The Salting Diner. This clearly isn't used often and very overgrown.
After trudging through heavy and overgrown grass I get to cross over a muddy dyke via a wobbly plank that doubles as a bridge. Worried I may fall into the gloop.
Brandy Hole and its moorings and I am back on track.
I come across Brandy Hole Oyster Co.
Oysters have been harvested from the River Crouch for over two thousand years. Romans loved oysters, particularly the ones from the Essex creeks.
It is said the benefactor who first ate an oyster was a slave, who as punishment was forced by an early Roman emperor to eat a dozen or so. The look of ecstasy on the slave's face so intrigued the emperor he partook of that same punishment.

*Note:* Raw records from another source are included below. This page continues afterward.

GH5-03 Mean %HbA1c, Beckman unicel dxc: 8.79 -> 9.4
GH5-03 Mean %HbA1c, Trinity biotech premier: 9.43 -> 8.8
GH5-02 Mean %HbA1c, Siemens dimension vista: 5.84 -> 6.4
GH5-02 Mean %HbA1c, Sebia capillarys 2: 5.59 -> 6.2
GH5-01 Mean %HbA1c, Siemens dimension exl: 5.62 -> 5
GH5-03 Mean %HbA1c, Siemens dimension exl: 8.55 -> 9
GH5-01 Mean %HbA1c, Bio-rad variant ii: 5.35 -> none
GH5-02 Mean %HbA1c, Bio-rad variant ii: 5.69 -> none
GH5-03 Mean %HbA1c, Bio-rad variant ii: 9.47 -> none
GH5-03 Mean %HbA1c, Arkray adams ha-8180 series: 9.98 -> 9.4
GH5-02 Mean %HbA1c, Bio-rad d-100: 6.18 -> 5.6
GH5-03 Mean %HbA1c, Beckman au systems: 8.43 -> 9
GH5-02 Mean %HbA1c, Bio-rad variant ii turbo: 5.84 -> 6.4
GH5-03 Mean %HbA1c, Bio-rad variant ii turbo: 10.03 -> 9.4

In the 1800's over 200 boats and 500 workers were working the river, which helped keep the perfect conditions for breeding the Native Oysters (Ostrea edulis). Over 20,000 Bushels were taken to London each season, as well as exported to France & Holland.
I leave the mooring and follow the footpath along the sea wall.
Shangri-La Caravan park and back up onto the seawall.
|100 yr old boat|
|Marsh Farm across the river at South Woodham Ferrers|
The Anchor Pub.
and The Smugglers Den (members only). Both overlook the river and have external drinking facilities.
The Smugglers Den, not knowing it was a members only club. But I got served a IPA and drank this by the water edge. Only found out when I got home its a members club .
I continue on my way following the path along the river.
I have never seen so many Little Egrets in one place as I have here.
|First sign of Autumn approaching|
The old timber bridge was replaced by an iron structure in 1856, but this was destroyed when it was struck by a large steam traction engine, and the present structure was erected in 1872.
Muggeridge Farm full of more antiques.
motorcycle museum was closed, this apparently opens on Sunday.
The Hawk PH for a Adnams Southwold Bitter before crossing the road to Battlebridge Station.